Publication | Closed Access
Quantitative Effects of O-Linked Glycans on Protein Folding
17
Citations
38
References
2017
Year
Protein AssemblyGlycobiologyMolecular BiologyPolysaccharideProtein RefoldingHomogeneous O-glycopeptidesProtein FoldingQuantitative EffectsGlycosylation SiteGlycosylationProtein ChemistryProtein GlycosylationBiochemistryProtein O-glycosylationNatural SciencesProtein EngineeringCellular BiochemistryMedicineCarbohydrate-protein Interaction
Protein O-glycosylation is a diverse, common, and important post-translational modification of both proteins inside the cell and those that are secreted or membrane-bound. Much work has shown that O-glycosylation can alter the structure, function, and physical properties of the proteins to which it is attached. One gap remaining in our understanding of O-glycoproteins is how O-glycans might affect the folding of proteins.
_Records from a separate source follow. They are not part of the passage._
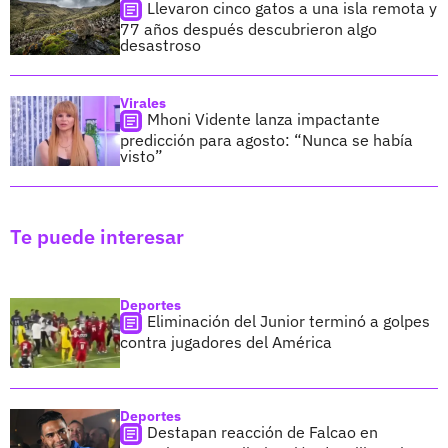
Llevaron cinco gatos a una isla remota y
77 años después descubrieron algo
desastroso
Virales
Mhoni Vidente lanza impactante
predicción para agosto: “Nunca se había
visto”
Te puede interesar
Deportes
Eliminación del Junior terminó a golpes
contra jugadores del América
Deportes
Destapan reacción de Falcao en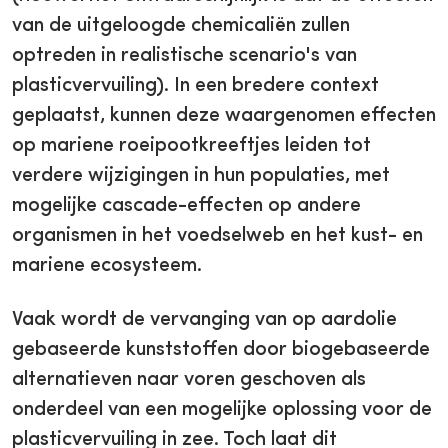
van de uitgeloogde chemicaliën zullen
optreden in realistische scenario's van
plasticvervuiling). In een bredere context
geplaatst, kunnen deze waargenomen effecten
op mariene roeipootkreeftjes leiden tot
verdere wijzigingen in hun populaties, met
mogelijke cascade-effecten op andere
organismen in het voedselweb en het kust- en
mariene ecosysteem.
Vaak wordt de vervanging van op aardolie
gebaseerde kunststoffen door biogebaseerde
alternatieven naar voren geschoven als
onderdeel van een mogelijke oplossing voor de
plasticvervuiling in zee. Toch laat dit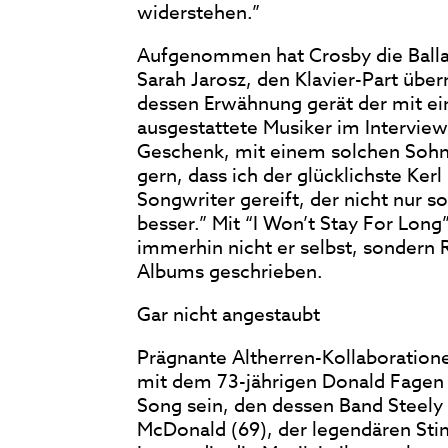
widerstehen.”
Aufgenommen hat Crosby die Ballad
Sarah Jarosz, den Klavier-Part üb
dessen Erwähnung gerät der mit e
ausgestattete Musiker im Interview
Geschenk, mit einem solchen Sohn 
gern, dass ich der glücklichste Ker
Songwriter gereift, der nicht nur s
besser.” Mit “I Won’t Stay For Long
immerhin nicht er selbst, sonder
Albums geschrieben.
Gar nicht angestaubt
Prägnante Altherren-Kollaboratione
mit dem 73-jährigen Donald Fagen 
Song sein, den dessen Band Steel
McDonald (69), der legendären Sti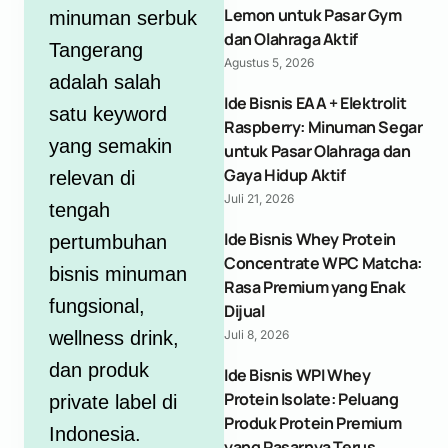
Lemon untuk Pasar Gym
minuman serbuk
dan Olahraga Aktif
Tangerang
Agustus 5, 2026
adalah salah
Ide Bisnis EAA + Elektrolit
satu keyword
Raspberry: Minuman Segar
yang semakin
untuk Pasar Olahraga dan
Gaya Hidup Aktif
relevan di
Juli 21, 2026
tengah
Ide Bisnis Whey Protein
pertumbuhan
Concentrate WPC Matcha:
bisnis minuman
Rasa Premium yang Enak
fungsional,
Dijual
wellness drink,
Juli 8, 2026
dan produk
Ide Bisnis WPI Whey
Protein Isolate: Peluang
private label di
Produk Protein Premium
Indonesia.
yang Pasarnya Terus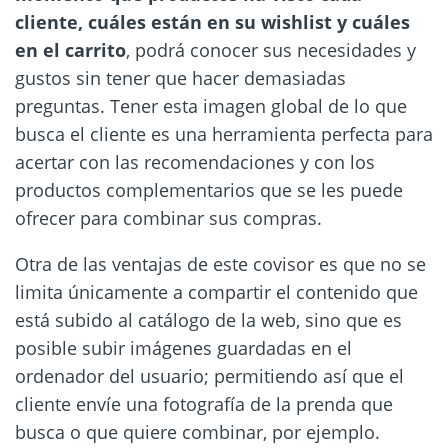
cliente, cuáles están en su wishlist y cuáles
en el carrito
, podrá conocer sus necesidades y
gustos sin tener que hacer demasiadas
preguntas. Tener esta imagen global de lo que
busca el cliente es una herramienta perfecta para
acertar con las recomendaciones y con los
productos complementarios que se les puede
ofrecer para combinar sus compras.
Otra de las ventajas de este covisor es que no se
limita únicamente a compartir el contenido que
está subido al catálogo de la web, sino que es
posible subir imágenes guardadas en el
ordenador del usuario; permitiendo así que el
cliente envíe una fotografía de la prenda que
busca o que quiere combinar, por ejemplo.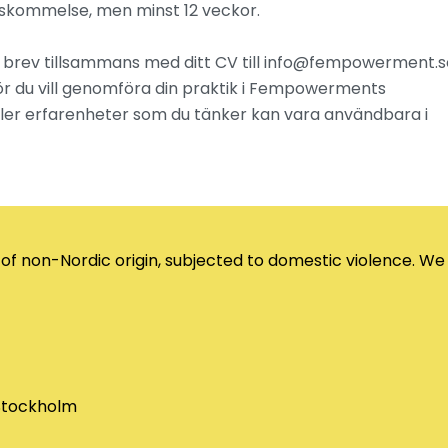
nskommelse, men minst 12 veckor.
t brev tillsammans med ditt CV till info@fempowerment.s
varför du vill genomföra din praktik i Fempowerments
er erfarenheter som du tänker kan vara användbara i
on-Nordic origin, subjected to domestic violence. We off
 Stockholm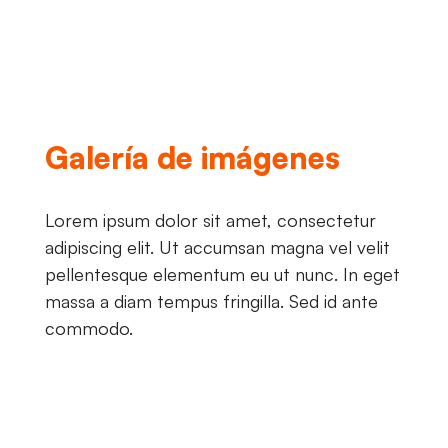
Galería de imágenes
Lorem ipsum dolor sit amet, consectetur
adipiscing elit. Ut accumsan magna vel velit
pellentesque elementum eu ut nunc. In eget
massa a diam tempus fringilla. Sed id ante
commodo.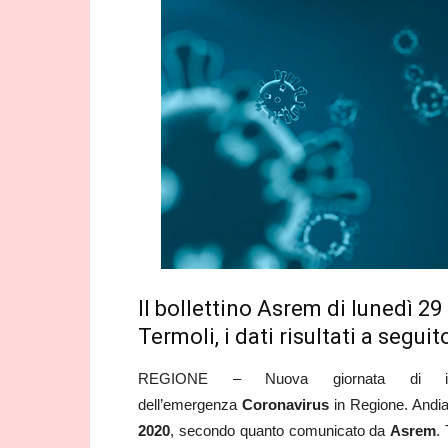
Il bollettino Asrem di lunedì 2
Termoli, i dati risultati a segu
REGIONE – Nuova giornata di info
dell’emergenza
Coronavirus
in Regione. Andiam
2020
, secondo quanto comunicato da
Asrem
.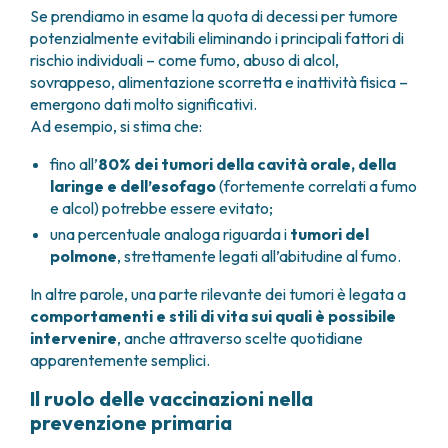
Se prendiamo in esame la quota di decessi per tumore
potenzialmente evitabili eliminando i principali fattori di
rischio individuali – come fumo, abuso di alcol,
sovrappeso, alimentazione scorretta e inattività fisica –
emergono dati molto significativi.
Ad esempio, si stima che:
fino all’
80% dei tumori della cavità orale, della
laringe e dell’esofago
(fortemente correlati a fumo
e alcol) potrebbe essere evitato;
una percentuale analoga riguarda i
tumori del
polmone
, strettamente legati all’abitudine al fumo.
In altre parole, una parte rilevante dei tumori è legata a
comportamenti e stili di vita sui quali è possibile
intervenire
, anche attraverso scelte quotidiane
apparentemente semplici.
Il ruolo delle vaccinazioni nella
prevenzione primaria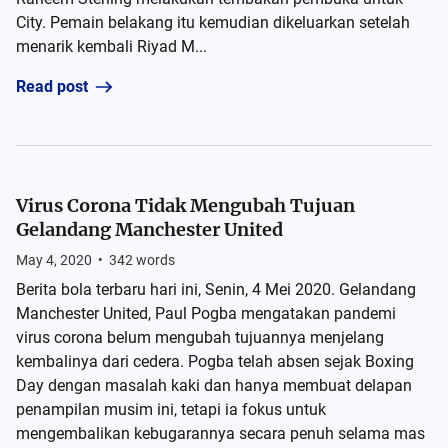
City. Pemain belakang itu kemudian dikeluarkan setelah
menarik kembali Riyad M...
Read post
Virus Corona Tidak Mengubah Tujuan
Gelandang Manchester United
May 4, 2020
•
342
words
Berita bola terbaru hari ini, Senin, 4 Mei 2020. Gelandang
Manchester United, Paul Pogba mengatakan pandemi
virus corona belum mengubah tujuannya menjelang
kembalinya dari cedera. Pogba telah absen sejak Boxing
Day dengan masalah kaki dan hanya membuat delapan
penampilan musim ini, tetapi ia fokus untuk
mengembalikan kebugarannya secara penuh selama mas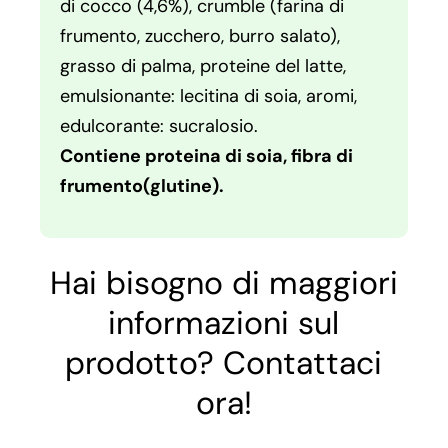
di cocco (4,6%), crumble (farina di
frumento, zucchero, burro salato),
grasso di palma, proteine del latte,
emulsionante: lecitina di soia, aromi,
edulcorante: sucralosio.
Contiene proteina di soia, fibra di
frumento(glutine).
Hai bisogno di maggiori
informazioni sul
prodotto? Contattaci
ora!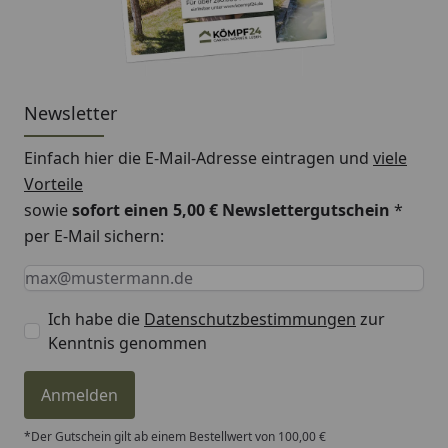
Newsletter
Einfach hier die E-Mail-Adresse eintragen und
viele
Vorteile
sowie
sofort einen 5,00 € Newslettergutschein
*
per E-Mail sichern:
Keine Eingabe erforderlich
Eingabe erforderlich
E-Mail *
Ich habe die
Datenschutzbestimmungen
zur
Kenntnis genommen
Anmelden
*Der Gutschein gilt ab einem Bestellwert von 100,00 €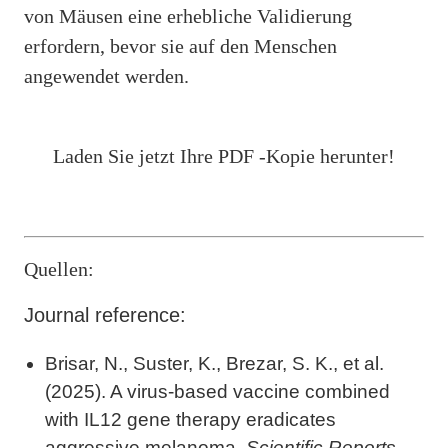
von Mäusen eine erhebliche Validierung
erfordern, bevor sie auf den Menschen
angewendet werden.
Laden Sie jetzt Ihre PDF -Kopie herunter!
Quellen:
Journal reference:
Brisar, N., Suster, K., Brezar, S. K., et al.
(2025). A virus-based vaccine combined
with IL12 gene therapy eradicates
aggressive melanoma.
Scientific Reports
.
Here, we took advantage of synthetic, homogeneous O-glycopeptides to show that certain glycosylation patterns have an intrinsic effect, independent of any cellular folding machinery, on the folding pathway of a model O-glycoprotein, a carbohydrate binding module (CBM) derived from the Trichoderma reesei cellulase TrCel7A. The strongest effect, a 6-fold increase in overall folding rate, was observed when a single O-mannose was the glycan, and the glycosylation site was near the N-terminus of the peptide sequence. We were also able to show that glycosylation patterns affected the kinetics of each step in unique ways, which may help to explain the observations made here. This work is a first step toward quantitative understanding of how O-glycosylation might control, through intrinsic means, the folding of O-glycoproteins. Such an understanding is expected to facilitate future investigations into the effects of glycosylation on more biological processes related to protein folding.